* _Extrait du texte_:
#####
Le sang des martyrs est le ferment de l'Eglise

Silence n'est pas le meilleur film de Scorsese. Le film souffre de nombreux défauts, à commencer par le choix incohérent de son acteur principal. Je ne sais pas si le choix d'Andrew Garfield a été imposé par les studios ou si Scorsese a perdu un pari un soir de cuite, mais l'acteur est pathétique et ne fait que prouver son manque complet de talent. Tant qu'il jouait dans des films à grand spectacle, ça ne se voyait pas trop, mais ici, devant la caméra d'un cinéaste qui fouille dans les profondeurs psychologiques de ses personnages, le niveau de jeu de Garfield s'affiche au grand jour, et ça ne vole pas haut.
Autre défaut, qui est plutôt rare chez le cinéaste : Silence est un film trop long et trop bavard. D'habitude, Scorsese maîtrise le rythme de ses films, et chez lui trois heures passent en un rien de temps. Mais là, on les sent passer, ces quelques 160 minutes (et ne comptez pas sur moi pour faire un jeu de mot du style « Silence parle trop », même si c'est pourtant bel et bien le cas).
Enfin, j'ai eu trop souvent l'impression d'un esthétisme creux. Faire de belles images juste pour elles-mêmes, sans connexion avec l'histoire racontée. Des belles images qui ne disent rien, qui n'apportent rien.


Et encore, ce dernier défaut mériterait-il d'être tempéré un peu. Car les images dressent quand même un portrait. Le portrait d'un Japon dangereux, décor d'une histoire de souffrance et de mort. Le danger se voit dans le traitement de la nature : pluie violentes, vents tempétueux, gigantesques vagues qui s'écrasent brutalement sur des personnages. Ici, la nature est hostile. D'ailleurs, ce sont généralement les éléments qui tuent les hommes : l'eau, le feu, la boue...
Et c'est là qu'on retombe dans l'univers habituel de Martin Scorsese : la violence du monde. Le Japon est violent parce que le monde entier est violent. L'archipel n'est ici qu'un représentant de ce monde livré à la brutalité et à la sauvagerie, un monde de mort et de tortures en tout genre.
« Le Mal est partout en ces lieux, et je perçois sa force et sa beauté ». Là peut se justifier l'esthétisme du film. La Beauté du Diable, aurait dit René Clair. Si, certes, le cadre est violent, il s'en dégage indubitablement un aspect paisible, serein. Et tout le film est là, dans cette tension entre la violence est la sérénité, dans la quête de sérénité au milieu de la violence (on pourrait même dire que quasiment toute la filmographie de Scorsese est résumée là).
« On trouve notre nature originelle en terre japonaise », dira Fereira (Liam Neeson). Façon de dire que ce décor, tour à tour violent et tranquille, n'est qu'une image. Un paysage intérieur. Une projection de la psychologie des personnages.


Et plus précisément du personnage principal, père Sebastiao (Andrew Garfield).Jésuite envoyé en terre japonaise pour... Pour quoi au juste ? Pour retrouver un père disparu depuis des années ? Pour apporter la Bonne Parole aux pécheurs nippons ? Ou pour se sauver lui-même ? Pour qu'il se façonne à l'image d'un Christ au Calvaire, d'un Christ douloureux en pleine Passion ?
#####
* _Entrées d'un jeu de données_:
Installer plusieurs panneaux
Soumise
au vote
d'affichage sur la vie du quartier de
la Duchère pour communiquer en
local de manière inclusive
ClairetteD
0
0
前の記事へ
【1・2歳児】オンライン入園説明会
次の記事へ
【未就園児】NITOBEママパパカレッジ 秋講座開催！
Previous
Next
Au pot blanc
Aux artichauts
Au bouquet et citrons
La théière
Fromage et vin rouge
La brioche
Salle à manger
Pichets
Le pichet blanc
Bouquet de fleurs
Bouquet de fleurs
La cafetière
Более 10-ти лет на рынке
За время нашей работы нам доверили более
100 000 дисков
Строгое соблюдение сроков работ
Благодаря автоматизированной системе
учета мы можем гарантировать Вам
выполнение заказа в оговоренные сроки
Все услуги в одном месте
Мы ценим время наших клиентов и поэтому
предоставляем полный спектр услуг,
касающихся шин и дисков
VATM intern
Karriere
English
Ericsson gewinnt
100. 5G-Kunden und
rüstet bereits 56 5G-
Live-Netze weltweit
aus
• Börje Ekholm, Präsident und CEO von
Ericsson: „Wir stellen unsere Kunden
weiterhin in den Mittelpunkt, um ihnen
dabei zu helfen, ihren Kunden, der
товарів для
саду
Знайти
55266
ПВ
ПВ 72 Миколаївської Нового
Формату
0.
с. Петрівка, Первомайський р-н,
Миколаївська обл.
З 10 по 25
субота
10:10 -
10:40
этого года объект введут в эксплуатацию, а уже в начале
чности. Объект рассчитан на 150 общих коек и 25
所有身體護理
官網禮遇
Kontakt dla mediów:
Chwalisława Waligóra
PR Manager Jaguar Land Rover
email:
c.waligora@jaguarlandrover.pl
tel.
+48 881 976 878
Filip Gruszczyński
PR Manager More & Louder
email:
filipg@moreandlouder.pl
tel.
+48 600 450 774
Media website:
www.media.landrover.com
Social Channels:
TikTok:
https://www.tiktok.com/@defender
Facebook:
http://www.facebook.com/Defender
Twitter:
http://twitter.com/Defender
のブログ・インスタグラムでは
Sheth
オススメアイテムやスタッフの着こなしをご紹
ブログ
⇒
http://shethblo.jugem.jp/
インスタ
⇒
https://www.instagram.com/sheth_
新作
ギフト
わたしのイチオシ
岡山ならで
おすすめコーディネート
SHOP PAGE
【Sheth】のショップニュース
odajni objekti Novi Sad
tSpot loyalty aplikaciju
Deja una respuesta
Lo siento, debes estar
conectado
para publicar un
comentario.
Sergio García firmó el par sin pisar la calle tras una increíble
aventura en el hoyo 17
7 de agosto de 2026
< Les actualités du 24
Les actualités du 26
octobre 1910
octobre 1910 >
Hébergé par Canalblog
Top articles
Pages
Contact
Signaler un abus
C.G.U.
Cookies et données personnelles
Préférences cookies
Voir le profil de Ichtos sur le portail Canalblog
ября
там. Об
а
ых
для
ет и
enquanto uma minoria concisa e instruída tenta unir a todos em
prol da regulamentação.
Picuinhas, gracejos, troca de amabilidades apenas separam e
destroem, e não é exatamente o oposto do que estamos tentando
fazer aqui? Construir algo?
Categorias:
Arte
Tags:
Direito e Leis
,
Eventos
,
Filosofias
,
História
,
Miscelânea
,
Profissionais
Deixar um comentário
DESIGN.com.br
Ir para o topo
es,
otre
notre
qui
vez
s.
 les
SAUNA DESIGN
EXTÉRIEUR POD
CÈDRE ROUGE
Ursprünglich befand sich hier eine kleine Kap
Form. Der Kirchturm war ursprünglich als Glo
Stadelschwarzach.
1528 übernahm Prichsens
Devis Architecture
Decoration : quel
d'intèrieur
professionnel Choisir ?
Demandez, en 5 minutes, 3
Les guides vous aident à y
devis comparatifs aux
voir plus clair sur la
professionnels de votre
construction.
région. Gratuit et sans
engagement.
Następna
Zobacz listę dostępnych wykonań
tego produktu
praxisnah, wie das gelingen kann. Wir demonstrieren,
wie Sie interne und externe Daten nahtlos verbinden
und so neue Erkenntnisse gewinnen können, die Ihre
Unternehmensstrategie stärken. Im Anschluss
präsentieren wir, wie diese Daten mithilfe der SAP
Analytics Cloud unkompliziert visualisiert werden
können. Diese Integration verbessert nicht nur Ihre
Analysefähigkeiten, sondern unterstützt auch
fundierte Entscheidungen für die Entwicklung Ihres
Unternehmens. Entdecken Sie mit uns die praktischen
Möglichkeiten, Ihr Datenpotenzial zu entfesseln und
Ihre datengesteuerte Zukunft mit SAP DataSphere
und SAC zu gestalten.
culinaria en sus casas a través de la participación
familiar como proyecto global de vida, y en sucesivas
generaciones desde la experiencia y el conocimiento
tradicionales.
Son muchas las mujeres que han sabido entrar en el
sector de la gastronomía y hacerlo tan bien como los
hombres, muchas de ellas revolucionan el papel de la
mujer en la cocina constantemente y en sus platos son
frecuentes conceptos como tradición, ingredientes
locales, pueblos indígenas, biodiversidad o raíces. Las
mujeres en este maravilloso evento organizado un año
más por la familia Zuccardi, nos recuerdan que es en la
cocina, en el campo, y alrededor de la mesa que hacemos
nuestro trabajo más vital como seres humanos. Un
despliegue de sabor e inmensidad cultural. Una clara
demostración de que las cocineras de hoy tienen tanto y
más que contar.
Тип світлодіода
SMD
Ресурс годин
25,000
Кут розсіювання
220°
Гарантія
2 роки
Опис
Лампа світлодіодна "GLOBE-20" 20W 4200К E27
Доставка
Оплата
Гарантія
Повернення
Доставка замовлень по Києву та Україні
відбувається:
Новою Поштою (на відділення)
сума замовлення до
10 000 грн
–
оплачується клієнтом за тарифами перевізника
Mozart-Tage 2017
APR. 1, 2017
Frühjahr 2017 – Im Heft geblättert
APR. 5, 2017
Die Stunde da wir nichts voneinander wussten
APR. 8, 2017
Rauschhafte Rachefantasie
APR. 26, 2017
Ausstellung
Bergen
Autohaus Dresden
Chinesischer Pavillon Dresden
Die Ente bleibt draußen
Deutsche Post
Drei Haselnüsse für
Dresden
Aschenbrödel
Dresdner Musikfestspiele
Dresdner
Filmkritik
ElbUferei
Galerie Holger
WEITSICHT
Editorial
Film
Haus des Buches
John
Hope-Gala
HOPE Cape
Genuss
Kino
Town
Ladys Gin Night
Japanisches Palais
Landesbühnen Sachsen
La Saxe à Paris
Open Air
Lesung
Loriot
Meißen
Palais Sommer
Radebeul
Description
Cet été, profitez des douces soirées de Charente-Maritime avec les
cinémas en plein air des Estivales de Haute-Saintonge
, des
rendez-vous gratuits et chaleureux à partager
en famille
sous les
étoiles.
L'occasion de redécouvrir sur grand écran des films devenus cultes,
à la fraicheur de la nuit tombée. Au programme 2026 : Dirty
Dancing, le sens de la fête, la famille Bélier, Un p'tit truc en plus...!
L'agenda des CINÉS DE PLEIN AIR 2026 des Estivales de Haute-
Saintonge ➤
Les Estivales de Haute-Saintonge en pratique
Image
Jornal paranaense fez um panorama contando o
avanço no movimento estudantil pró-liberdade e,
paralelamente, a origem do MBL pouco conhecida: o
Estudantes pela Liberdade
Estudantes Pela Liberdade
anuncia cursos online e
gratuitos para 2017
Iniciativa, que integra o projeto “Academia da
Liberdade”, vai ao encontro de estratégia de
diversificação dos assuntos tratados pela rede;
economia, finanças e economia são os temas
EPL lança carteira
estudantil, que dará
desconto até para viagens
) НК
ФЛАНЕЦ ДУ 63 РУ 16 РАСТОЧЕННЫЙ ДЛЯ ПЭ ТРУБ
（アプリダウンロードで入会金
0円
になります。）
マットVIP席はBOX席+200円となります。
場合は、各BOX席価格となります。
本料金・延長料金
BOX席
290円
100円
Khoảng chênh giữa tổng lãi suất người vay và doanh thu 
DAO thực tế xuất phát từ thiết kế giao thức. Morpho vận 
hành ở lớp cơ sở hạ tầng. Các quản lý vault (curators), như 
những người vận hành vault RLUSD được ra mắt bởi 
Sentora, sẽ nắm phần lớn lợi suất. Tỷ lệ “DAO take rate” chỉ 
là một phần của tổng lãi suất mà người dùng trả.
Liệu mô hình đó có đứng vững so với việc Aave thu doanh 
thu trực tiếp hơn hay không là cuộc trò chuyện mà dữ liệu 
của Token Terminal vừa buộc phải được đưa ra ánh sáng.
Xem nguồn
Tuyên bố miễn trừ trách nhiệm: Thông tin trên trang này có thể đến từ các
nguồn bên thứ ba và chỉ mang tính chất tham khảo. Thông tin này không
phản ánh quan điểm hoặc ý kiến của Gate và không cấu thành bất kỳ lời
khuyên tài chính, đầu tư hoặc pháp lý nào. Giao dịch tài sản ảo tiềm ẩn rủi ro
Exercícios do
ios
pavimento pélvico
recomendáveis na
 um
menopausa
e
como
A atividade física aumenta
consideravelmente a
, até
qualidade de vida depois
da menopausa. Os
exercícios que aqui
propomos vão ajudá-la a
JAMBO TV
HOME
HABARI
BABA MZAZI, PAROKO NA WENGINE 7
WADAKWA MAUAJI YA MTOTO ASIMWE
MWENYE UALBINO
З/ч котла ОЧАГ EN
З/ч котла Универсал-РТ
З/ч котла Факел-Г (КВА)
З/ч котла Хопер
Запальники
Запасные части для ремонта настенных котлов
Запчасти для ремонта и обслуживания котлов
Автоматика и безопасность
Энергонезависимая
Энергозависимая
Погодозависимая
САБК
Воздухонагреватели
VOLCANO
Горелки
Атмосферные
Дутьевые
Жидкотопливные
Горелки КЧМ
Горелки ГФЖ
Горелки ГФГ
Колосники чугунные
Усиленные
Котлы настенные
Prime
#####
* _Consigne écrite 1_: Dans la critique du film Silence, quel acteur joue Fereira ?
* _Consigne écrite 2_: Poursuivez la critique du film Silence de Scorsese après sa dernière phrase.

* _Réponse attendue 1_: Liam Neeson.

* _Réponse attendue 2_:
Bien entendu, le fait de calquer le parcours de Sebastiao sur celui du Christ est un procédé plutôt balourd, mais il a le mérite de rendre évidente la volonté du jeune padre. Il est hanté par les images de souffrances du Christ et reste convaincu d'avoir, comme le Sauveur, une mission céleste auprès des hommes. Et, pour accomplir cette mission, il va devoir souffrir comme le Christ a souffert. « J'ai prié pour subir les épreuves comme son Fils ».
Scorsese, une fois de plus, nous montre l'histoire d'un homme hanté par le Mal et par le syndrome du Sauveur. Dans un monde livré à Satan, comment faire pour sauver des pécheurs ? Y compris les sauver malgré eux ?
Il est intéressant de constater que Sebastiao non seulement va délibérément au-devant du danger, mais qu'il pousse les autres dans la même direction. Alors que les Chrétiens japonais vivent cachés au fond de leur village, à l'abri des Inquisiteurs, il veut les mettre en pleine lumière, les réunir en une église aux yeux du monde, quitte à attirer sur eux la colère mortelle des autorités nippones.
D'où la question qui hante le film : souffrir permet-il d'être sauvé ? La théologie doloriste est-elle acceptable, surtout face au silence de la divinité ?


Le film est marqué par un jeu sur l'intériorité et l'extériorité. Jeu qui se retrouve dans les décors, bien entendu : Sebastiao est tour à tour enfermé et libéré, caché , emprisonné ou en fuite. Mais le Japon, par son statut d'archipel, se révèle vite être une immense prison où il est impossible d'échapper à ses bourreaux.
Intériorité et extériorité psychologique surtout. Le christianisme est une religion de l'intériorité. Le Christ a bien dit et répété que ce qu'il cherche, ce n'est pas le respect à la lettre de rituels bien visibles aux yeux de tous, mais l'amour intérieur, le cœur tourné vers la volonté divine. Et toute la seconde moitié du film, avec la question de l'apostasie, entre en plein dans ce débat. Faut-il renier en public son dieu et garder la vie sauve (quitte à continuer à l'adorer intérieurement, en silence) ? Ou faut-il refuser cette apostasie officielle et mourir ?
Le psychanalyste Whilhelm Stekel a dit « L’homme qui manque de maturité veut mourir noblement pour une cause. L’homme qui a atteint la maturité veut vivre humblement pour une cause. » Et c'est à cela que va être confronté Sebastiao : obtenir la maturité nécessaire pour comprendre que sa souffrance et la souffrance des autres ne pourra jamais renforcer la foi. Parfois, l'auto-da-fé consiste à continuer à vivre.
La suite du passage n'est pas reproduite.